# Ideas On Turning Old doll house/book shelf into cage?



## HiddlesKenway (May 27, 2014)

Hello guys, it's been awhile since I was on here and this isn't exactly rabbit related, although this same doll house was one I once pondered about turning into a rabbit breeding cage as it would create three very nice cages only the wood is that horrid material that swells when wet and I figures I can just make a similar thing with more height but I do still want to use it for something more than storage of random rubbish as it's being used for now. 

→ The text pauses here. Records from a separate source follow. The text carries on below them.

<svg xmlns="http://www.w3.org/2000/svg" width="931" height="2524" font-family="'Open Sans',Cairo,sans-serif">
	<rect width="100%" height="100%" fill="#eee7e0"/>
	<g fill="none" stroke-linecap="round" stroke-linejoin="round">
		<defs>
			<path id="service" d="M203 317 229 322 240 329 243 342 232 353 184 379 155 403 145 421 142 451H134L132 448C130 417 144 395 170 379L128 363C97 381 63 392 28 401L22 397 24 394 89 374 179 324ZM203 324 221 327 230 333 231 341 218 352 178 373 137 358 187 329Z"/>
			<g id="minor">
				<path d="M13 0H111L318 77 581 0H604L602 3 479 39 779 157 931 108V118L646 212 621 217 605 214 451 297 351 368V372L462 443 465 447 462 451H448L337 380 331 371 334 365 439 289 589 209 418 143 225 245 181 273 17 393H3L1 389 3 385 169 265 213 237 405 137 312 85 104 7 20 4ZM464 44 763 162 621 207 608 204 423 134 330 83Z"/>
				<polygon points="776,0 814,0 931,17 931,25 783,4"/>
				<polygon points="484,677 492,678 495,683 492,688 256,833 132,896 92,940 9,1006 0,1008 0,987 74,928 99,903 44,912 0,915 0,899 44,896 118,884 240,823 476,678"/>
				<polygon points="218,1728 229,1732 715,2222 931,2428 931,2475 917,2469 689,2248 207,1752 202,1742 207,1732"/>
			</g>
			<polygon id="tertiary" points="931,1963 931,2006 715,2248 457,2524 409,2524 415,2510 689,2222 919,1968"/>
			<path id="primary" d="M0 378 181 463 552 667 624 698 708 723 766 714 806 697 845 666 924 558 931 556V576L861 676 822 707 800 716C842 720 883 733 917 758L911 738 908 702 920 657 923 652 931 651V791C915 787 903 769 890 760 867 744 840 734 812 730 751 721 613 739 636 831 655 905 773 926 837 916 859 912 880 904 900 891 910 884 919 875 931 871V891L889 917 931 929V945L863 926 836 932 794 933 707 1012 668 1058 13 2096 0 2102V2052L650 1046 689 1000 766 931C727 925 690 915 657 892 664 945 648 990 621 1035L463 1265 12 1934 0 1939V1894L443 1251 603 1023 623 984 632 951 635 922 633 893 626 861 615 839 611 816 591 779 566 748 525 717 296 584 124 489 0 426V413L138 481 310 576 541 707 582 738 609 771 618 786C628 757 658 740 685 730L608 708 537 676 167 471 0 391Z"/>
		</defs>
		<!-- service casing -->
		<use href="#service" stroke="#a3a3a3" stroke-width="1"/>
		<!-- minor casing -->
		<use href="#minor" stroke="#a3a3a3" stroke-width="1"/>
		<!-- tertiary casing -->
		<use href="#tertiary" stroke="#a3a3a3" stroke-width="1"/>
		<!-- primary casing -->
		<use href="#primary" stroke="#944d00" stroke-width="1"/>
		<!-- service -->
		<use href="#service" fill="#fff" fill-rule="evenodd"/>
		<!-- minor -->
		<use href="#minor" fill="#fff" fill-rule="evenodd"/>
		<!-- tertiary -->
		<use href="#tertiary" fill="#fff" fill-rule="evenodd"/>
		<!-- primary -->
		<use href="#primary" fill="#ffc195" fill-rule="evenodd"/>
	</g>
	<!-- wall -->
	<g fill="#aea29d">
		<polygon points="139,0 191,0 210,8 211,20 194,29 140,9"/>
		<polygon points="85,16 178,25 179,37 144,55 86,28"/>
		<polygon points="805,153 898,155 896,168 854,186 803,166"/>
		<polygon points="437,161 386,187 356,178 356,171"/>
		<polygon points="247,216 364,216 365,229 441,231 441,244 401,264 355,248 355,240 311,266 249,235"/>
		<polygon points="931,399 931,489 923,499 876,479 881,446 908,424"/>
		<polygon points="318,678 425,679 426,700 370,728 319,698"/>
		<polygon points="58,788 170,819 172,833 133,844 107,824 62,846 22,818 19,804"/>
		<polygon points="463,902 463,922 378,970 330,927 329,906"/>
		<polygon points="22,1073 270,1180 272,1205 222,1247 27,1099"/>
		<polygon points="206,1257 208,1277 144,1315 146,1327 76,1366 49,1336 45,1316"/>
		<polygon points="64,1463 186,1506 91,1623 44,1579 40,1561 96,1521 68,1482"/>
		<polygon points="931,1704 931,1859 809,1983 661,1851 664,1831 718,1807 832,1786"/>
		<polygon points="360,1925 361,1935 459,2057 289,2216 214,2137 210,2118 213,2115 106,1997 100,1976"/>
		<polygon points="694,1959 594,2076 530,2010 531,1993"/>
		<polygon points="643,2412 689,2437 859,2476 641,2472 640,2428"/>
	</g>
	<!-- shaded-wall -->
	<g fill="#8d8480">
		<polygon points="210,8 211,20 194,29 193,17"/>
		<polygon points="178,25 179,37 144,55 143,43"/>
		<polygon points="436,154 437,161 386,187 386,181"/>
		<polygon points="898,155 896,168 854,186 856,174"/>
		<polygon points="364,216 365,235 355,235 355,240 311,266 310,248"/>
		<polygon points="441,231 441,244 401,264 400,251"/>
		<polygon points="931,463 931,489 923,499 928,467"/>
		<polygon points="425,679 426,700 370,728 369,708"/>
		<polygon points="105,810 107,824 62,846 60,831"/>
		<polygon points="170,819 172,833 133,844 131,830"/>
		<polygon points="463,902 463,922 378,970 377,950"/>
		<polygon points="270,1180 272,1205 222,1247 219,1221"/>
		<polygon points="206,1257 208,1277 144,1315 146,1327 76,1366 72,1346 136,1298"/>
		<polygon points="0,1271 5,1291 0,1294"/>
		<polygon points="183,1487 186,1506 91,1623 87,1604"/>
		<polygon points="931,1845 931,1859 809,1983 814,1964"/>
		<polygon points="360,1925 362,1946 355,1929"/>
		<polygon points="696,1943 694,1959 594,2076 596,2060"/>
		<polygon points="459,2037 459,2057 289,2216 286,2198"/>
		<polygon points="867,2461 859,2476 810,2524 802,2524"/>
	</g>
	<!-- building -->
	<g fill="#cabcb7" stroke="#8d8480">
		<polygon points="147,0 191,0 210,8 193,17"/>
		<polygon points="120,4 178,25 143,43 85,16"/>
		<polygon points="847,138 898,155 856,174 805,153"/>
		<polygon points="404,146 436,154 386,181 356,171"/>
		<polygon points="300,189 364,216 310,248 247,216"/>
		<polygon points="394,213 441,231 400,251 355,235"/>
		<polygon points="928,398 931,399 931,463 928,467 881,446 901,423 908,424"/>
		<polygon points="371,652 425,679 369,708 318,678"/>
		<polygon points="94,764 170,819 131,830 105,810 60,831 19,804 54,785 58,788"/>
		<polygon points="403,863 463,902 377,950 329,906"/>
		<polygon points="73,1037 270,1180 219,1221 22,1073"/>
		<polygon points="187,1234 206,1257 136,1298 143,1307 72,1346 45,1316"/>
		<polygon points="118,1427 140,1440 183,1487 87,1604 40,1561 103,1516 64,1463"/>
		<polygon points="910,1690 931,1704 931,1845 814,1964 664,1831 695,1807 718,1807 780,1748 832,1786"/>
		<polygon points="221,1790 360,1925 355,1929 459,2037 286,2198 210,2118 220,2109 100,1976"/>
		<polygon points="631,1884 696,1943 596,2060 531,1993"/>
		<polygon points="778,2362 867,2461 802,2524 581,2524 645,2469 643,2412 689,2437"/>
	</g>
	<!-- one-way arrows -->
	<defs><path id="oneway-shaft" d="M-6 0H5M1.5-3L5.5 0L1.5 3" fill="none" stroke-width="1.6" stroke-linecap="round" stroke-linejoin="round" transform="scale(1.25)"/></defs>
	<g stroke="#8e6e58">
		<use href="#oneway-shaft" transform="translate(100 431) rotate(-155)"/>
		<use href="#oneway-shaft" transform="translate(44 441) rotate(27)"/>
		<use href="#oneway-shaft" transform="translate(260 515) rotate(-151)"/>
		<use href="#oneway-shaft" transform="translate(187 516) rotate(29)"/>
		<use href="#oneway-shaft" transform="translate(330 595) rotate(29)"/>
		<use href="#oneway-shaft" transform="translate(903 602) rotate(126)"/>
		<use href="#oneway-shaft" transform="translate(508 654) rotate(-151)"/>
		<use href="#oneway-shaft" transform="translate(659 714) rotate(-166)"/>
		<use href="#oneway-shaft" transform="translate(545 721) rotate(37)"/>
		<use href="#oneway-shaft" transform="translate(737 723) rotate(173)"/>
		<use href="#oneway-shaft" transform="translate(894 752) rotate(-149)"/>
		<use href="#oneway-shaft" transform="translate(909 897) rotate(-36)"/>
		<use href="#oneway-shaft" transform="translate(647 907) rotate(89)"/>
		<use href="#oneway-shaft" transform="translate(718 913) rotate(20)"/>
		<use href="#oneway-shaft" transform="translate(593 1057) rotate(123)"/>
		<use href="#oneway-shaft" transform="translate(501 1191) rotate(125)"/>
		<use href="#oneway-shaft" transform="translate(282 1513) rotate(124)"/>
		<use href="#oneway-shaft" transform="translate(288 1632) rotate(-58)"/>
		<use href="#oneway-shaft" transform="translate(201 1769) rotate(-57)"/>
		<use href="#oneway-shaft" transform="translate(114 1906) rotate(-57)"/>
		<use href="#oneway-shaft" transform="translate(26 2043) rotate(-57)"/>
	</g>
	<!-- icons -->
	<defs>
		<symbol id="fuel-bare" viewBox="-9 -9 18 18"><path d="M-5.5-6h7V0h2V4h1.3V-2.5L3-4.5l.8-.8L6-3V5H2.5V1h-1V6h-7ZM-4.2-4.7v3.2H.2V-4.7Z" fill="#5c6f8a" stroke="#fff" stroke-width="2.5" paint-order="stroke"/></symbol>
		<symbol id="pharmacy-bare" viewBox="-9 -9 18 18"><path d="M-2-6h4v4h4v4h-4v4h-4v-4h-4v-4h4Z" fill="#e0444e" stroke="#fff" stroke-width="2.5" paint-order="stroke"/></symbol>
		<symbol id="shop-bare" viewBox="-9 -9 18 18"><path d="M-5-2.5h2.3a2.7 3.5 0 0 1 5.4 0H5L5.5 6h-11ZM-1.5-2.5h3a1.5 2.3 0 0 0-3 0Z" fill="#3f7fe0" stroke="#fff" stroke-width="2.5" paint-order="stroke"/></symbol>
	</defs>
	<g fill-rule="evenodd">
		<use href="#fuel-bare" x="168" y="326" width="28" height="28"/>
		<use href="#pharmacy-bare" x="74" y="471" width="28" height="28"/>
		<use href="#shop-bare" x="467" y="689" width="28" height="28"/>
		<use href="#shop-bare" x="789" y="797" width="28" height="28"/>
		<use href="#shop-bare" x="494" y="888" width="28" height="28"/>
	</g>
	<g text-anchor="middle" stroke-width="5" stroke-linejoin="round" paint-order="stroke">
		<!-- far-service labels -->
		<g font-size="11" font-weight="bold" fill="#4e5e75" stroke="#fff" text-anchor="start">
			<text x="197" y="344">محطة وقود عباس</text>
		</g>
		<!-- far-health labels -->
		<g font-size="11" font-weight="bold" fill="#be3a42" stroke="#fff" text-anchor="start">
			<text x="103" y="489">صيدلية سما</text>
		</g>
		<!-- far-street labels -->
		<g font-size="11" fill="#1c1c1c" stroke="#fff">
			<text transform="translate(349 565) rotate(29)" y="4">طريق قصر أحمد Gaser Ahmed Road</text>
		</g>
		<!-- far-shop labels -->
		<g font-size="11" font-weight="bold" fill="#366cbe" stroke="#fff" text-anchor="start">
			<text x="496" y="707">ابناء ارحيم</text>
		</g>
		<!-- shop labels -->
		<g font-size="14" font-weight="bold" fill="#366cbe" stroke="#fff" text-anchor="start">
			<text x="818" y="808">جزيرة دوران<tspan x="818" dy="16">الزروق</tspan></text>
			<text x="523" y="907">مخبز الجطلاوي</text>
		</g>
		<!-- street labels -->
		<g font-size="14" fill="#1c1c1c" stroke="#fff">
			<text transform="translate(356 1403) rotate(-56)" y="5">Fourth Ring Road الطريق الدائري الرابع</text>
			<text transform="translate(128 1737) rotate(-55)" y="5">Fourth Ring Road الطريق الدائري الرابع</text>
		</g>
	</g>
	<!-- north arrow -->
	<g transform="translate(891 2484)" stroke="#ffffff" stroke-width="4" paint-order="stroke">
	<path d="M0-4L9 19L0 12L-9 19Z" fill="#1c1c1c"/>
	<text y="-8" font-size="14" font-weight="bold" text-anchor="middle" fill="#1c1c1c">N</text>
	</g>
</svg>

It's quite large and maybe TOO large for what kind of pet I'm considering it for--which is mice by the way. I already know I'll have to put some different type of flooring in because any kind of urine will cause it to swell and weaken and even the drip of a water bottle and if this works out I could even use different sections for guinea pigs.

I've attached a picture of the doll house/shelf and a picture of their original cage it honestly won't cost more than $80 for a bigger cage but I'd rather one that isn't sticking out and nicely packed in and out of the way. As small as this cage is my cats enjoy sitting on it and knocking it over trying to get to Daisy and Delilah. Well one of my cats specifically--not saying any names. *coughs* Apricot *coughs*

Any suggestions who are both slaves to their bunny babies whom also happen to have mice babies? Or rabbit owners whom have done a similar thing for their rabbits? Thank you all in advance for replying, I am ever searching for new hutching ideas for my rabbits and cavies, I figured it was time enough to do so for my mice! I have done some googling but not much on it.


----------